What is out there for spreading lime? I have both tractor & ATV.

Was looking at agrifab 175# capacity spreader. Not sure how effective it will be handling the lime.


----------



## ThumbBum (Oct 13, 2003)

There are a lot of options and what you do depends on several factors

1 How big a tractor, do you have a loader
2 How acessable and how large are your fileds
3 Are you going to buy bulk lime, bagged lime, or peletized lime
4 What are are you in

If your fileds are large and accesable and you have a local ag co-op then you might want to consider having thm spread the lime with specialized trucks. This is by far the easiest method and doesnt cost much more then buying bulk lime. 

You can also rent a speader from the local co-op that can be pulled behind your tractor and powered with your PTO. These are ususally big units that hold 3-5tons of lime and require some decent horsepower to haul. In my case I pick up the spreader in town with my truck. They fill it and I haul it back to my property where I hook it up to my tractor and get to work. I have to re-attach to my truck and drive back to town every time I need it refilled. DIstance is a factor here because the spreader has no brakes and no lights so 25mph is about the maximum over the road speed. The up side is they let me use the spreader for free as long as Im buying lime, the down side is travel, loading, and hookup time is 2-3 times actual spreading time and you have to work within the hours the co-op is open and the avaialbilty of the spreader. I ususually take a day off work to do this. There is also some hazzard associated with the transport and hooking up of a piece of equipment that size. You could get around the travel issues of you have a loader and just have the co-op send out a dump truck with all the lime you need. But there is another charge involved. 

There are smaller live-bottom and drop spreaders out there that can spread bulk lime.
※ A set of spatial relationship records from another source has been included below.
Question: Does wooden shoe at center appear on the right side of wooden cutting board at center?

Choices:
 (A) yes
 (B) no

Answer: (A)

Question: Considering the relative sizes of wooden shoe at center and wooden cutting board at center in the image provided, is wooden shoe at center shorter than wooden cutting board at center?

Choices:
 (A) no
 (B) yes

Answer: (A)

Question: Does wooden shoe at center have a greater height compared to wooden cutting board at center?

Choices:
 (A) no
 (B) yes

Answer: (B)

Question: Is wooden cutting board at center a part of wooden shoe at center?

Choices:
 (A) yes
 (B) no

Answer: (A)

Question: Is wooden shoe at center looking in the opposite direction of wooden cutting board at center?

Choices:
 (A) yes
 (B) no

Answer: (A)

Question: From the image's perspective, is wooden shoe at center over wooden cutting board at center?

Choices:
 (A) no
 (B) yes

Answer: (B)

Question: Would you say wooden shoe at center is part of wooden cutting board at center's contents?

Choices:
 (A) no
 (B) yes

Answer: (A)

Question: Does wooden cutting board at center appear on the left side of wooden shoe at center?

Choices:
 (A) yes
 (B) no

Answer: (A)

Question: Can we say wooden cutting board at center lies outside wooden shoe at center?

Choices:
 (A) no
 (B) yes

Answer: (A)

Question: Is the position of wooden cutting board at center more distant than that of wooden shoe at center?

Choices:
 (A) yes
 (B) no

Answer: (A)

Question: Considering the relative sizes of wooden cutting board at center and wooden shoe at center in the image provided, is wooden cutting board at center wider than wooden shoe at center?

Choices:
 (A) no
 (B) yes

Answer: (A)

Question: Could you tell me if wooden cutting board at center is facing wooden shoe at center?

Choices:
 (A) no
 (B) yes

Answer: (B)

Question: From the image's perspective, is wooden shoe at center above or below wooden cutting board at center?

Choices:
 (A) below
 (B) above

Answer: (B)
Typically they hold about 800-1500lbs and cost in the $800-$1500 range. The idea is that you buy bulk lime and have it delivered to your property and dumped in a pile. Then you load the spreader and go. A front end loader on your tractor makes this easer, or you could just use a shovel. You could also buy bagged lime for this, but its a lot more expensive then bulk lime. Some on this board, myself included, have had luck using a PTO cone spreader to spread bulk lime but there are still loading issues and you have to get the spreader that has an internal agitator. About $450 at TSC. 

Finally there is peletized lime which is just lime that has binder added and aglomerated into litlte pellets, it looks kind of like cat litter and is sold in bags. Its relatively expensive but can be spread with any spreader that will spread fertilizer. Its my choice for smaller, hard to reach plots because its easy to transport and spread. If your plots are small you need to weigh the added cost of peletized lime against equipment and transport costs for bulk lime. It might make more sense to just bite the bullet and buy the peletized stuff.


----------



## lyndon43 (Jun 10, 2005)

Thanks for the reply!

I have a 40hp tractor with loader bucket. My fields average around 1 acre/field. I dont have that big a price differnce buying bulk lime, or buying it by the pallet ( bagged).
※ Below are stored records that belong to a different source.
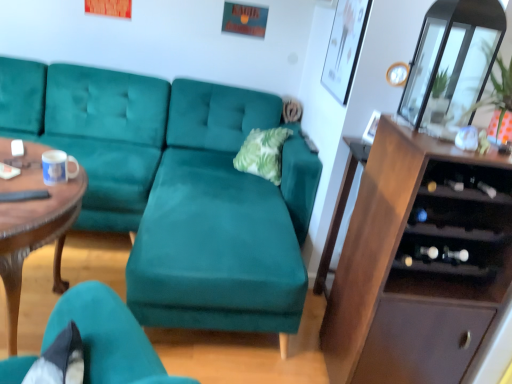
Question: From the image's perspective, does wooden polished coffee table at left appear higher than brown wood cabinet at right?

Choices:
 (A) yes
 (B) no

Answer: (A)

Question: Is the depth of wooden polished coffee table at left greater than that of brown wood cabinet at right?

Choices:
 (A) yes
 (B) no

Answer: (B)

Question: Is wooden polished coffee table at left facing towards brown wood cabinet at right?

Choices:
 (A) yes
 (B) no

Answer: (B)

Question: Considering the relative sizes of wooden polished coffee table at left and brown wood cabinet at right in the image provided, is wooden polished coffee table at left shorter than brown wood cabinet at right?

Choices:
 (A) no
 (B) yes

Answer: (B)

Question: Can you confirm if wooden polished coffee table at left is positioned to the left of brown wood cabinet at right?

Choices:
 (A) no
 (B) yes

Answer: (B)

Question: Are wooden polished coffee table at left and brown wood cabinet at right far apart?

Choices:
 (A) no
 (B) yes

Answer: (B)

Question: Can you confirm if white glossy mug at center is positioned to the left of teal velvet couch at center?

Choices:
 (A) no
 (B) yes

Answer: (B)

Question: From a real-world perspective, is white glossy mug at center beneath teal velvet couch at center?

Choices:
 (A) no
 (B) yes

Answer: (A)

Question: From the image's perspective, is white glossy mug at center located beneath teal velvet couch at center?

Choices:
 (A) no
 (B) yes

Answer: (A)

Question: Considering the relative sizes of white glossy mug at center and teal velvet couch at center in the image provided, is white glossy mug at center taller than teal velvet couch at center?

Choices:
 (A) no
 (B) yes

Answer: (A)

Question: From the image's perspective, is white glossy mug at center on top of teal velvet couch at center?

Choices:
 (A) no
 (B) yes

Answer: (B)

Question: Are white glossy mug at center and teal velvet couch at center making contact?

Choices:
 (A) yes
 (B) no

Answer: (B)

Question: From a real-world perspective, is teal velvet couch at center under white glossy mug at center?

Choices:
 (A) yes
 (B) no

Answer: (A)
My fields are accessible with tractor, and co-ops spreader works fine on all but one field ( knoll surronded by low ground). The other property I put food plots on I can get my tractor to them, doubt the co-op spreader. 

I usually have help when I work these plots. If I could find a small spreader that I could attach to the ATV, I could put both machines to work. However, if there is not a spreader out there that can spread lime ( unless pel lime) I would then look at getting a bigger spreader for the tractor.


----------



## ThumbBum (Oct 13, 2003)

I have heard from others on this board that they can purchase bagged ag lime for prices close to bulk lime. The cheaples I have EVER found bagged ag lime is 5.50 per 50lb bag or roughly $220 per ton. I can get Peletized Lime on sale at the local Meijer in the Fall for $1.99 per 40lb bag or $99.50 per ton.

Where can you guys get bagged Ag lime so cheap???


----------



## FREEPOP (Apr 11, 2002)

I have a little pull behind, it's one from TSC 15-200 lb job. Won't work with regular ag lime, ask me how I know :sad: If your fields are small buy in bulk and spread by hand and disc in. Try to spread it evenly as you can but the disc will even things out. Works well and saves time and money.


----------